Gene drive technology could also be used to eradicate disease. It now looks possible to eliminate a mosquito’s ability to carry human diseases like malaria, zika, and dengue fever, as well as wildlife diseases such as avian malaria.

If responsibly applied, gene drives represent a potentially transformative new tool. However, the high inheritance of the drive makes field application of gene drive technology understandably controversial. Fortuitously for conservation, several different types of gene drive are in development, deploying different methodologies to avoid the spread of the drive beyond the target population.

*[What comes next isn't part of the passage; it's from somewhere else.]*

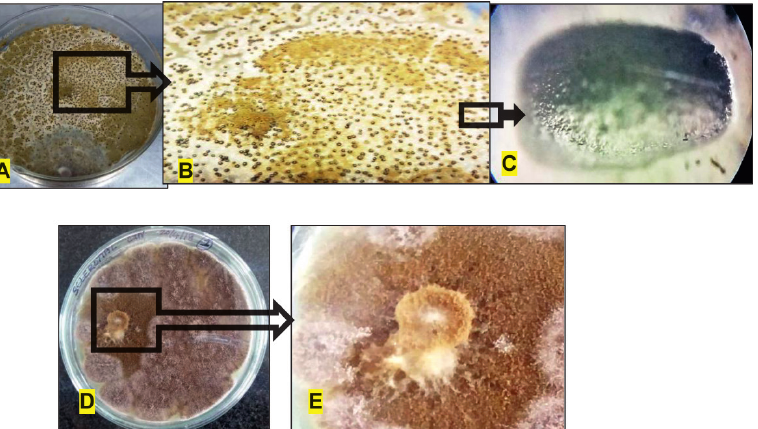
Fig. 14. Impact of A. giganteus on sclerotia production of A. flavus : A- Control petriplate showing growth of A. flavus with abundant sclerotia, B- Closer view of sclerotia in control plate, C- Zoomed picture of a single prolate spheroid sclerotia as viewed in a light microscope under 100Xmagnification, D- Coculture petriplate showing the reduced growth of A. flavus , E- Closer view of coculture plate showing no visible sclerotia formation.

7. Advanced Reproductive Technologies

Genomics, advanced reproductive techniques, and cloning are becoming widely applied in the animal husbandry sector, particularly in the production of bulls for cattle breeding and for top-performing equine athletes in polo and show jumping. If tissues have been cryopreserved, cloning can bring new genetic diversity to critically imperiled species as well as those that have suffered through a population bottleneck. Cloning provides new hope for several species of Mammal, including the Black-footed Ferret of North America, the Bucardo in Europe, and Northern White Rhinoceros in Africa. For birds, cloning is not possible, but an ingenious workaround using primordial germ cells has been proven in domestic chickens and can be developed for wild birds.

8. Double-stranded RNA

Global trade and travel inadvertently introduce fungal diseases to landscapes and species that lack an evolved defense. New genomic technologies have emerged that provide a suite of potential tools to convey disease resistance and to reduce the virulence of an infection. In particular, short, double-stranded RNAs (dsRNAs) are emerging as a powerful disease management tool.

There has been significant commercial investment to develop this technology for the control of various fungal diseases that threaten agricultural production. dsRNAs offer an effective, environmentally friendly way to control specific pathogenic species with few off-target effects. Bat populations in North America have crashed due to a fungal pathogen known as White-Nose Syndrome. This technology could enable these bats to survive and recover.

9. Synthetic Alternatives to Wildlife Products

Overuse of natural products for biomedical and consumer use continues to cause or threaten extinctions. Synthetic biology offers new manufacturing methods to supplant and displace the demand for wildlife products. For instance, Horseshoe Crabs, which are harvested and bled for a unique protein used in the safety testing of injectable drugs and vaccines, could be replaced by a synthetic alternative.